2025-09-12 2:08 AM
Hi all,
According to the STM32N6 reference manual (see attached figure), both the diagram and the text description state that the ConvAcc should support 16-bit input × 16-bit weight (16×16) operations.
To verify this, I designed a simple test model(see attached files):
Input: 4×4 tensor (all ones)
Kernel: 3×3 (all ones)
Expected output: 2×2 tensor
When I set the SIMD field to 1, the ConvAcc performs 8-bit input × 8-bit weight (8×8) operations, and the output results are correct as expected.
When I set the SIMD field to 2, the ConvAcc performs 16-bit input × 8-bit weight (16×8) operations, and the results are also correct.
My questions are:
Does the ConvAcc really support 16×16 convolution (16-bit input × 16-bit weight) as described in the reference manual?
If yes, how should I correctly configure the fields of LL_Convacc_InitTypeDef to enable 16×16 operation? (e.g., simd, inbytes_f, outbytes_o, kseten, etc.)
2025-09-12 2:15 AM
Thanks in advance!
2025-09-16 4:52 AM - edited 2025-09-16 6:57 AM
Hello @yangweidage,
End user should not write code for the NPU. We don' t support it.
The use of the NPU is to be done via the ST Edge AI Core:
https://stedgeai-dc.st.com/assets/embedded-docs/index.html
As of today, the toolchain does not support 16×16 convolution even though the Hardware could as the documentation point out.
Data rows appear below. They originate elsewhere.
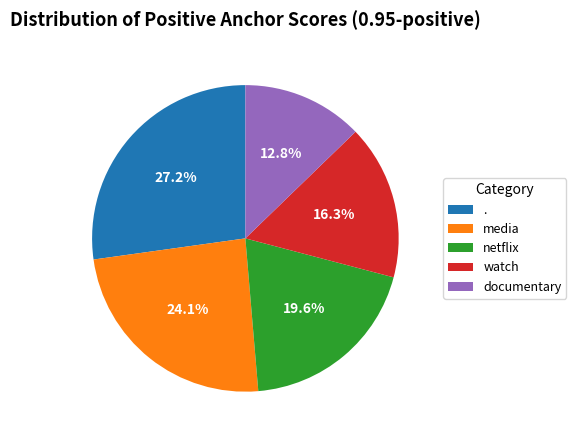

How much of the chart is everything except watch?

83.7%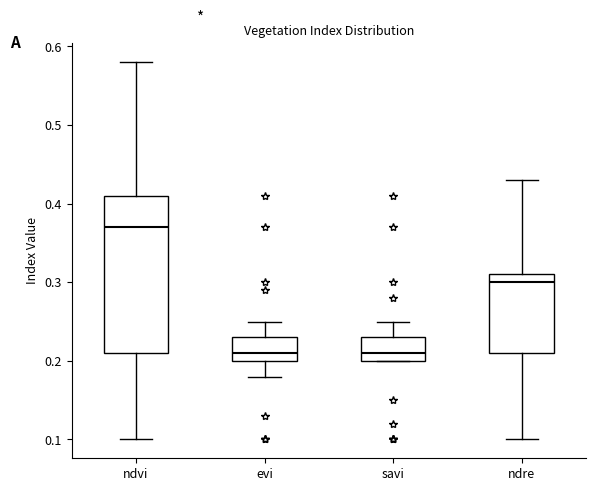

Where is the upper edge of the box for ndvi on the y-axis? The values are not printed on the chart, so give them approximately, as read against the axis.

0.41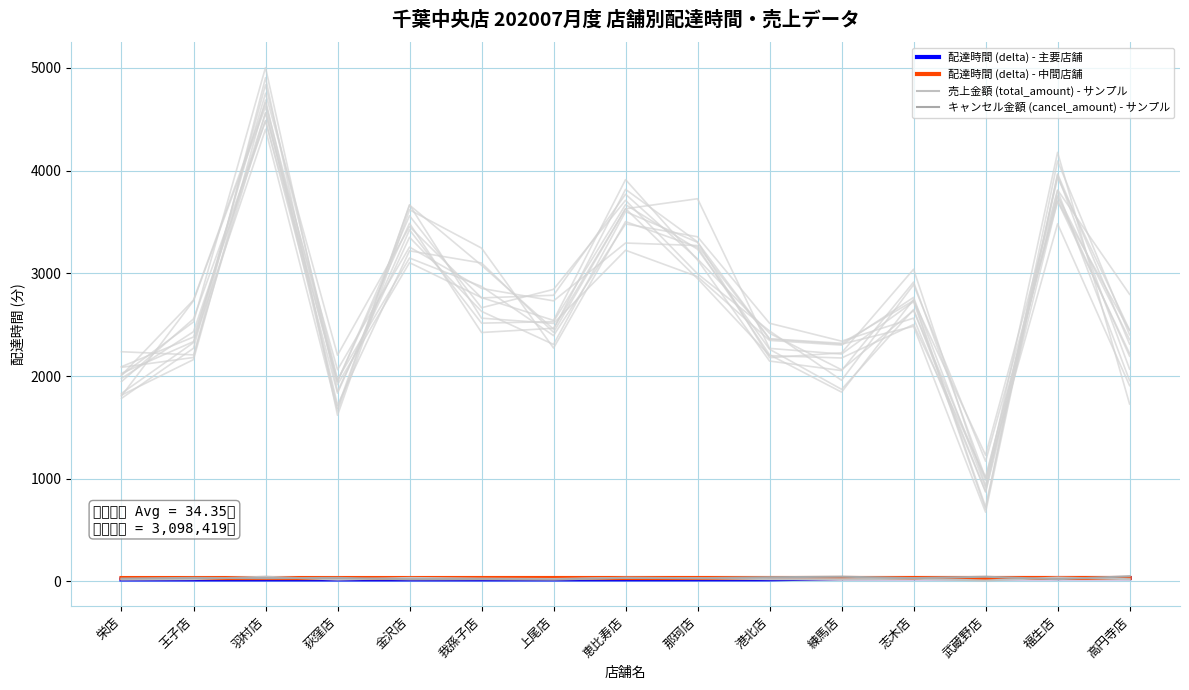

How many data points does each series have?

15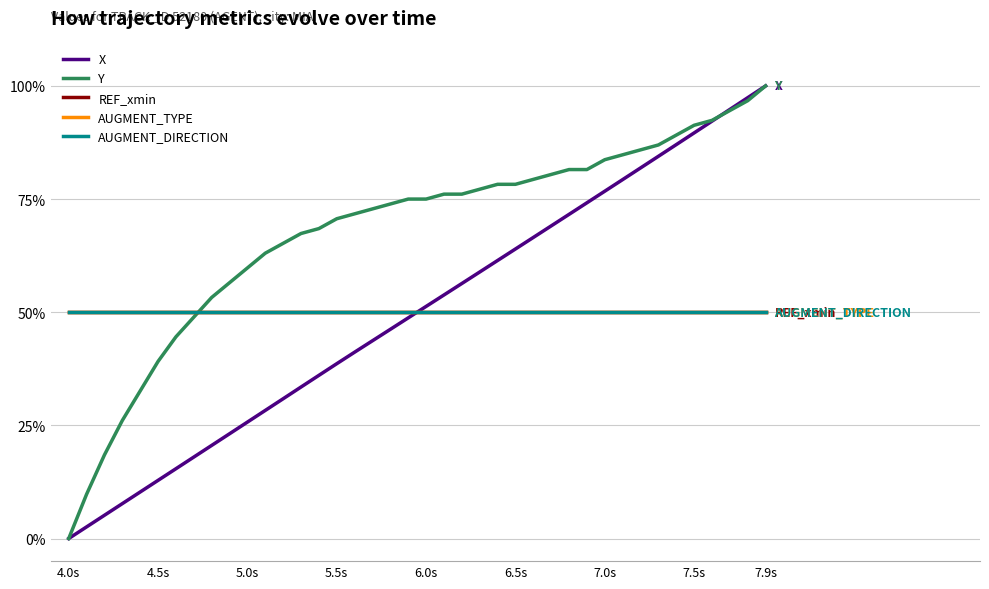

Which series ends up on top after the final intersection of Y and REF_xmin?

Y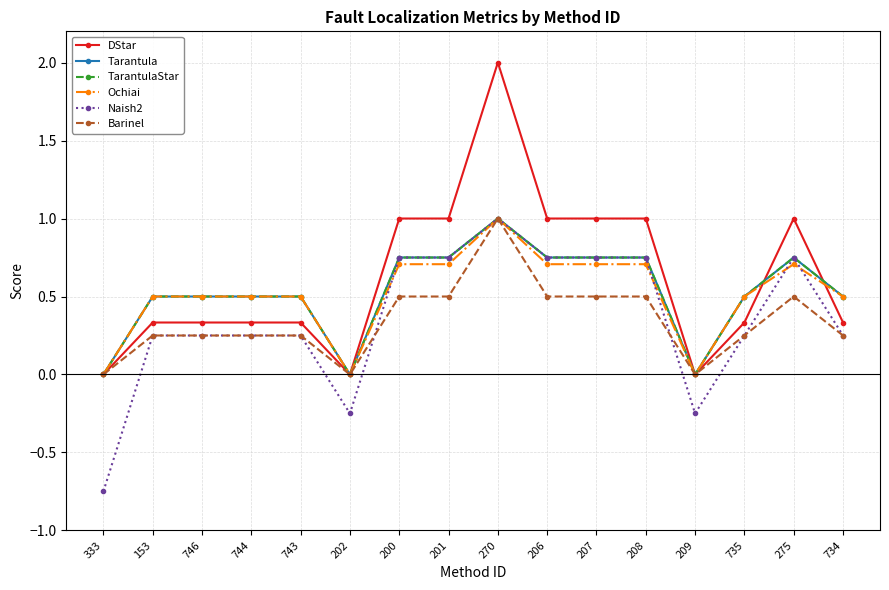

Reading left to right, extract all data points from this chart.

DStar: 333=0.0	153=0.3	746=0.3	744=0.3	743=0.3	202=0.0	200=1.0	201=1.0	270=2.0	206=1.0	207=1.0	208=1.0	209=0.0	735=0.3	275=1.0	734=0.3
Tarantula: 333=0.0	153=0.5	746=0.5	744=0.5	743=0.5	202=0.0	200=0.8	201=0.8	270=1.0	206=0.8	207=0.8	208=0.8	209=0.0	735=0.5	275=0.8	734=0.5
TarantulaStar: 333=0.0	153=0.5	746=0.5	744=0.5	743=0.5	202=0.0	200=0.8	201=0.8	270=1.0	206=0.8	207=0.8	208=0.8	209=0.0	735=0.5	275=0.8	734=0.5
Ochiai: 333=0.0	153=0.5	746=0.5	744=0.5	743=0.5	202=0.0	200=0.7	201=0.7	270=1.0	206=0.7	207=0.7	208=0.7	209=0.0	735=0.5	275=0.7	734=0.5
Naish2: 333=-0.8	153=0.2	746=0.2	744=0.2	743=0.2	202=-0.2	200=0.8	201=0.8	270=1.0	206=0.8	207=0.8	208=0.8	209=-0.2	735=0.2	275=0.8	734=0.2
Barinel: 333=0.0	153=0.2	746=0.2	744=0.2	743=0.2	202=0.0	200=0.5	201=0.5	270=1.0	206=0.5	207=0.5	208=0.5	209=0.0	735=0.2	275=0.5	734=0.2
And we will most likely start by supporting 8x16 convolution.
In any case, as I said, for now, the NPU is to be used for Neural Network with the code being generated by the ST Edge AI Core only.
Have a good day,
Julian
2025-11-04 3:14 PM
This is not supported, but if you want to go to unexplored areas, you can do 16x16 using simd=0, it seems to work the same way as 16x8 (with 8 bits weights).
deepmode and kseten seems to require 8x8 mode (simd=1) and are not supported by others modes. So they need to be 0 in 16x16 mode.
I've only tried 16x16 mode with 1x1 Convolution of 1D vector (that is, just a 2D matrix multiplication by a 1D vector).
Obviously as this is unsupported by ST, things can go wrong unexpectedly (for example weights must be rearranged in a special manner).
If you need 16 bits weights due to precision issues at 8 bits, you can also try Quantization-Aware Training which may gives you a 8 bits model with a good enough precision (and faster execution with less RAM usage).